Avian eggshell formation reveals a new paradigm for vertebrate mineralization via vesicular amorphous calcium carbonate

• Published in: The Journal of biological chemistry Vol. 295; no. 47; pp. 15853 - 15869
• Main Authors: Stapane, Lilian, Le Roy, Nathalie, Ezagal, Jacky, Rodriguez-Navarro, Alejandro B., Labas, Valérie, Combes-Soia, Lucie, Hincke, Maxwell T., Gautron, Joël
• Format: Journal Article
• Language: English
• Published: United States Elsevier Inc 20.11.2020; American Society for Biochemistry and Molecular Biology
• Subjects: ACC transport; Agricultural sciences; Animal production studies; Animals; avian eggshell; Avian Proteins - metabolism; Biochemistry; Biochemistry, Molecular Biology; Biomineralization; Calcification, Physiologic; Calcium Carbonate - metabolism; calcium transport; calcium-binding protein; Chickens - metabolism; Egg Shell - metabolism; Egg Shell - ultrastructure; extracellular matrix protein; Extracellular Matrix Proteins - metabolism; extracellular vesicle; extracellular vesicles; Extracellular Vesicles - metabolism; Extracellular Vesicles - ultrastructure; Female; Genomics; Glycobiology and Extracellular Matrices; Life Sciences; matrix proteins; protein targeting; Zootechny; matrix proteins; extracellular matrix protein; extracellular vesicles; calcium-binding protein; ACC transport; Biomineralization; protein targeting; avian eggshell; extracellular vesicle; calcium transport
• ISSN: 0021-9258; 1083-351X
• DOI: 10.1074/jbc.RA120.014542

Amorphous calcium carbonate (ACC) is an unstable mineral phase, which is progressively transformed into aragonite or calcite in biomineralization of marine invertebrate shells or avian eggshells, respectively.

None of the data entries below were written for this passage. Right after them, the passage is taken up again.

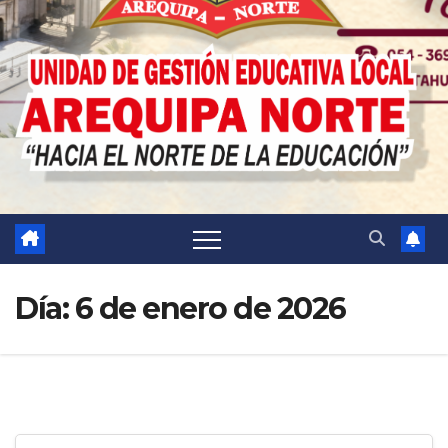
Día:
6 de enero de 2026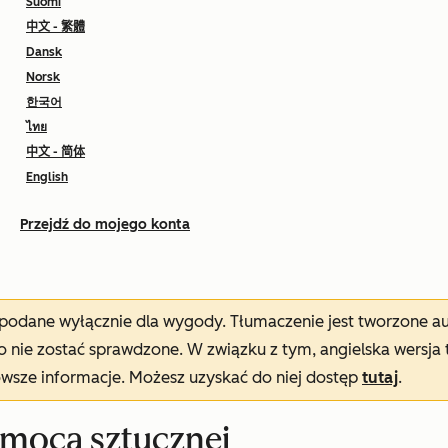
Suomi
中文 - 繁體
Dansk
Norsk
한국어
ไทย
中文 - 简体
English
Przejdź do mojego konta
t podane wyłącznie dla wygody. Tłumaczenie jest tworzone 
nie zostać sprawdzone. W związku z tym, angielska wersja 
owsze informacje. Możesz uzyskać do niej dostęp
tutaj
.
omocą sztucznej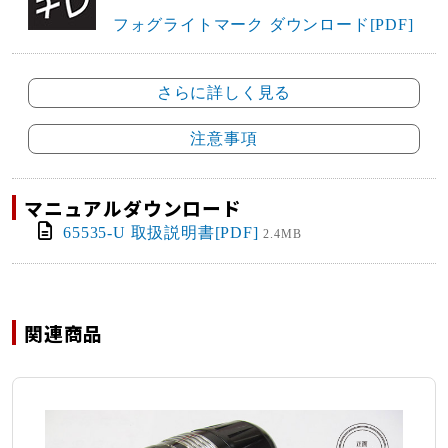
フォグライトマーク ダウンロード[PDF]
さらに詳しく見る
注意事項
マニュアルダウンロード
65535-U 取扱説明書[PDF]
2.4MB
関連商品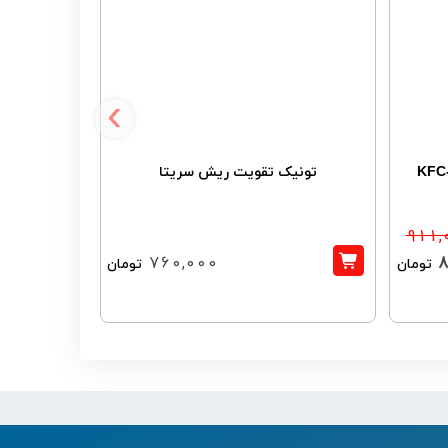
‹
تونیک تقویت ریش سریتا
تونیک تقویت
م
911,
760,000
8
تومان
تومان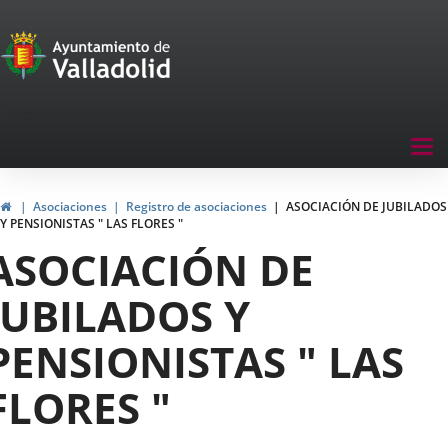
Portal
Saltar al contenido
de
Participación
Menu
Tog
navegación
nav
Participación
Inicio
Asociaciones
Registro de asociaciones
ASOCIACIÓN DE JUBILADOS
Y PENSIONISTAS " LAS FLORES "
ASOCIACIÓN DE
JUBILADOS Y
PENSIONISTAS " LAS
FLORES "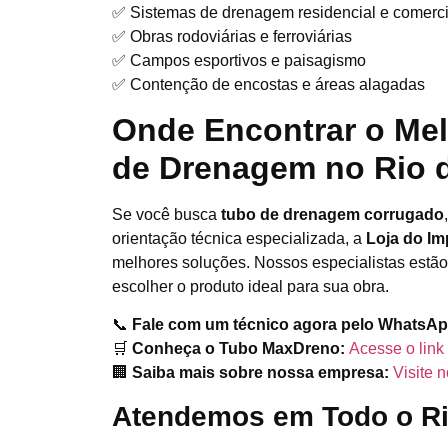
✅ Sistemas de drenagem residencial e comerci
✅ Obras rodoviárias e ferroviárias
✅ Campos esportivos e paisagismo
✅ Contenção de encostas e áreas alagadas
Onde Encontrar o Mel
de Drenagem no Rio 
Se você busca
tubo de drenagem corrugado
orientação técnica especializada, a
Loja do Im
melhores soluções. Nossos especialistas estão
escolher o produto ideal para sua obra.
📞
Fale com um técnico agora pelo WhatsAp
🛒
Conheça o Tubo MaxDreno:
Acesse o link
🏢
Saiba mais sobre nossa empresa:
Visite 
Atendemos em Todo o Ri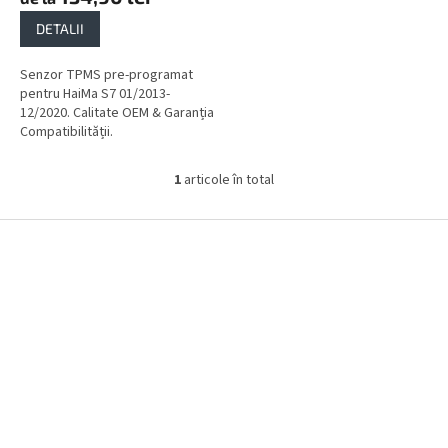
DETALII
Senzor TPMS pre-programat
pentru HaiMa S7 01/2013-
12/2020. Calitate OEM & Garanția
Compatibilității.
1
articole în total
C
o
n
S
t
u
r
b
o
s
l
o
u
l
l
l
i
s
t
ă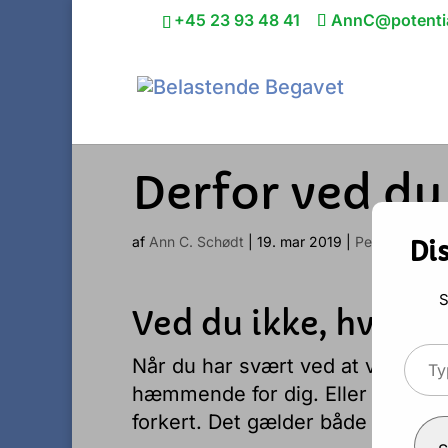
+45 23 93 48 41
AnnC@potentia
Derfor ved du 
af
Ann C. Schødt
|
19. mar 2019
|
Personlig udvi
Di
S
Ved du ikke, hvad d
Typ
Når du har svært ved at vælge og
your
hæmmende for dig. Eller det kan m
ema
forkert. Det gælder både professi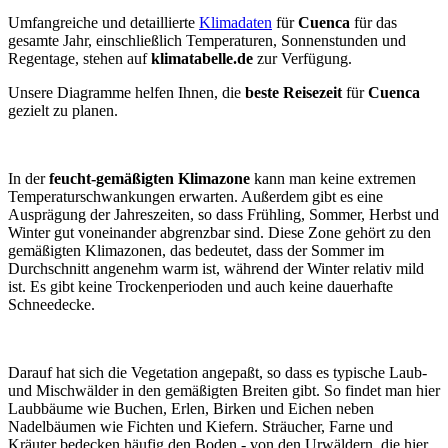
Umfangreiche und detaillierte
Klimadaten
für
Cuenca
für das
gesamte Jahr, einschließlich Temperaturen, Sonnenstunden und
Regentage, stehen auf
klimatabelle.de
zur Verfügung.
Unsere Diagramme helfen Ihnen, die
beste Reisezeit
für
Cuenca
gezielt zu planen.
In der
feucht-gemäßigten Klimazone
kann man keine extremen
Temperaturschwankungen erwarten. Außerdem gibt es eine
Ausprägung der Jahreszeiten, so dass Frühling, Sommer, Herbst und
Winter gut voneinander abgrenzbar sind. Diese Zone gehört zu den
gemäßigten Klimazonen, das bedeutet, dass der Sommer im
Durchschnitt angenehm warm ist, während der Winter relativ mild
ist. Es gibt keine Trockenperioden und auch keine dauerhafte
Schneedecke.
Darauf hat sich die Vegetation angepaßt, so dass es typische Laub-
und Mischwälder in den gemäßigten Breiten gibt. So findet man hier
Laubbäume wie Buchen, Erlen, Birken und Eichen neben
Nadelbäumen wie Fichten und Kiefern. Sträucher, Farne und
Kräuter bedecken häufig den Boden - von den Urwäldern, die hier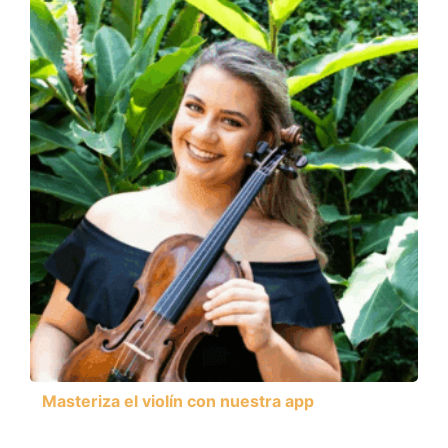
Masteriza el violín con nuestra app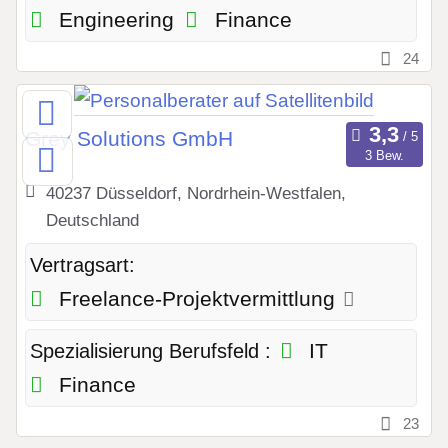
Engineering
Finance
24
Grey Solutions GmbH
3 Bew.
40237 Düsseldorf, Nordrhein-Westfalen,
Deutschland
Vertragsart:
Freelance-Projektvermittlung
IT
Spezialisierung Berufsfeld :
Finance
23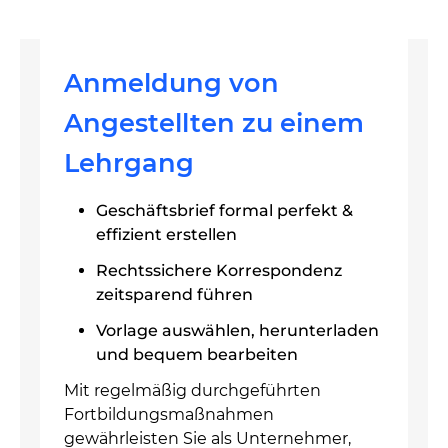
Anmeldung von
Angestellten zu einem
Lehrgang
Geschäftsbrief formal perfekt &
effizient erstellen
Rechtssichere Korrespondenz
zeitsparend führen
Vorlage auswählen, herunterladen
und bequem bearbeiten
Mit regelmäßig durchgeführten
Fortbildungsmaßnahmen
gewährleisten Sie als Unternehmer,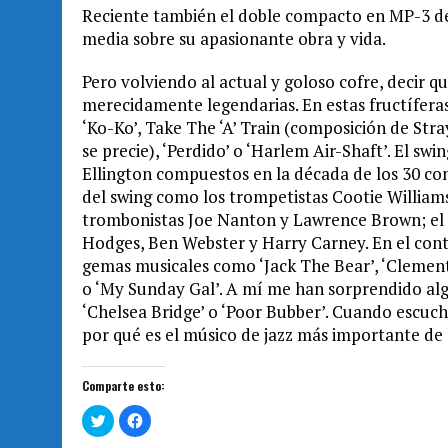
Reciente también el doble compacto en MP-3 de
media sobre su apasionante obra y vida.
Pero volviendo al actual y goloso cofre, decir 
merecidamente legendarias. En estas fructíferas
‘Ko-Ko’, Take The ‘A’ Train (composición de Stra
se precie), ‘Perdido’ o ‘Harlem Air-Shaft’. El s
Ellington compuestos en la década de los 30 co
del swing como los trompetistas Cootie Williams
trombonistas Joe Nanton y Lawrence Brown; el c
Hodges, Ben Webster y Harry Carney. En el con
gemas musicales como ‘Jack The Bear’, ‘Clementi
o ‘My Sunday Gal’. A mí me han sorprendido al
‘Chelsea Bridge’ o ‘Poor Bubber’. Cuando escu
por qué es el músico de jazz más importante de l
Comparte esto:
H
H
a
a
z
z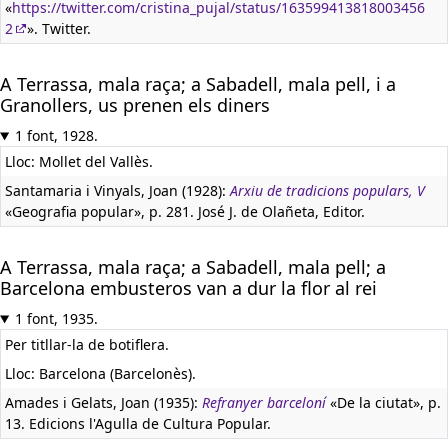
«
https://twitter.com/cristina_pujal/status/163599413818003456
2
». Twitter.
A Terrassa, mala raça; a Sabadell, mala pell, i a
Granollers, us prenen els diners
1 font, 1928.
Lloc: Mollet del Vallès.
Santamaria i Vinyals, Joan (1928):
Arxiu de tradicions populars, V
«Geografia popular», p. 281. José J. de Olañeta, Editor.
A Terrassa, mala raça; a Sabadell, mala pell; a
Barcelona embusteros van a dur la flor al rei
1 font, 1935.
Per titllar-la de botiflera.
Lloc: Barcelona (Barcelonès).
Amades i Gelats, Joan (1935):
Refranyer barceloní
«De la ciutat», p.
13. Edicions l'Agulla de Cultura Popular.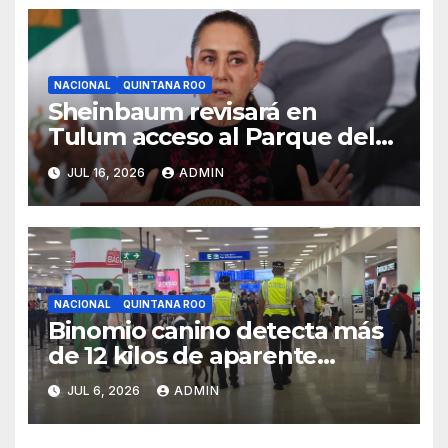
NACIONAL
QUINTANA ROO
Sheinbaum revisará en
Tulum acceso al Parque del
Jaguar, sargazo y Tren Maya
JUL 16, 2026
ADMIN
de carga
NACIONAL
QUINTANA ROO
Binomio canino detecta más
de 12 kilos de aparente
cocaína en el Aeropuerto de
JUL 6, 2026
ADMIN
Cancún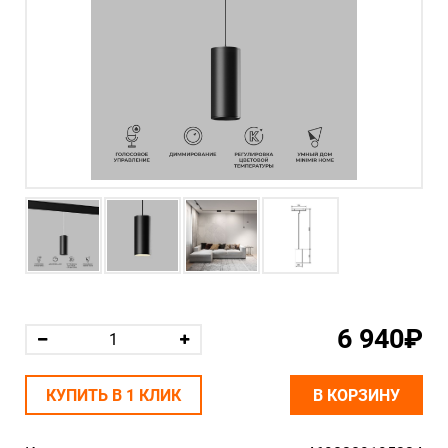
6 940₽
КУПИТЬ В 1 КЛИК
В КОРЗИНУ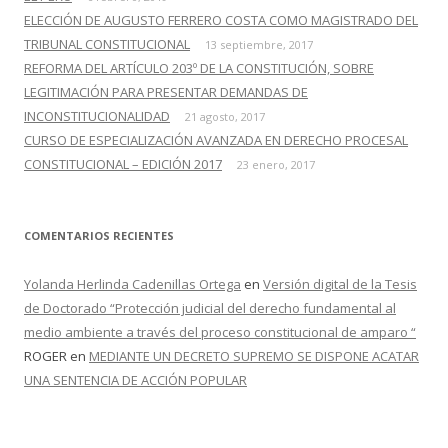
ELECCIÓN DE AUGUSTO FERRERO COSTA COMO MAGISTRADO DEL
TRIBUNAL CONSTITUCIONAL
13 septiembre, 2017
REFORMA DEL ARTÍCULO 203º DE LA CONSTITUCIÓN, SOBRE
LEGITIMACIÓN PARA PRESENTAR DEMANDAS DE
INCONSTITUCIONALIDAD
21 agosto, 2017
CURSO DE ESPECIALIZACIÓN AVANZADA EN DERECHO PROCESAL
CONSTITUCIONAL – EDICIÓN 2017
23 enero, 2017
COMENTARIOS RECIENTES
Yolanda Herlinda Cadenillas Ortega
en
Versión digital de la Tesis
de Doctorado “Protección judicial del derecho fundamental al
medio ambiente a través del proceso constitucional de amparo “
ROGER
en
MEDIANTE UN DECRETO SUPREMO SE DISPONE ACATAR
UNA SENTENCIA DE ACCIÓN POPULAR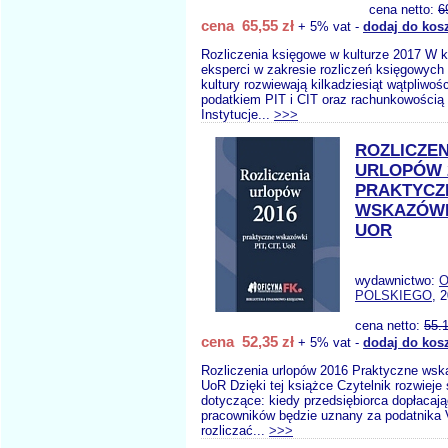
cena netto:
6
cena 65,55 zł
+ 5% vat -
dodaj do kos
Rozliczenia księgowe w kulturze 2017 W k
eksperci w zakresie rozliczeń księgowych 
kultury rozwiewają kilkadziesiąt wątpliwoś
podatkiem PIT i CIT oraz rachunkowością 
Instytucje...
>>>
ROZLICZEN
URLOPÓW 
PRAKTYCZ
WSKAZÓWKI
UOR
wydawnictwo:
O
POLSKIEGO
, 
cena netto:
55.
cena 52,35 zł
+ 5% vat -
dodaj do kos
Rozliczenia urlopów 2016 Praktyczne wsk
UoR Dzięki tej książce Czytelnik rozwieje 
dotyczące: kiedy przedsiębiorca dopłaca
pracowników będzie uznany za podatnika 
rozliczać...
>>>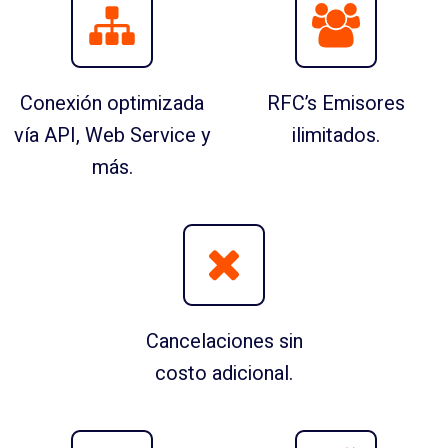
Conexión optimizada
RFC’s Emisores
vía API, Web Service y
ilimitados.
más.
Cancelaciones sin
costo adicional.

We have previously proposed a model of vesicular transport to provide stabilized ACC in chicken uterine fluid where eggshell mineralization takes place. Herein, we report further experimental support for this model. We confirmed the presence of extracellular vesicles (EVs) using transmission EM and showed high levels of mRNA of vesicular markers in the oviduct segments where eggshell mineralization occurs. We also demonstrate that EVs contain ACC in uterine fluid using spectroscopic analysis. Moreover, proteomics and immunofluorescence confirmed the presence of major vesicular, mineralization-specific and eggshell matrix proteins in the uterus and in purified EVs. We propose a comprehensive role for EVs in eggshell mineralization, in which annexins transfer calcium into vesicles and carbonic anhydrase 4 catalyzes the formation of bicarbonate ions (HCO3−), for accumulation of ACC in vesicles. We hypothesize that ACC is stabilized by ovalbumin and/or lysozyme or additional vesicle proteins identified in this study. Finally, EDIL3 and MFGE8 are proposed to serve as guidance molecules to target EVs to the mineralization site. We therefore report for the first-time experimental evidence for the components of vesicular transport to supply ACC in a vertebrate model of biomineralization.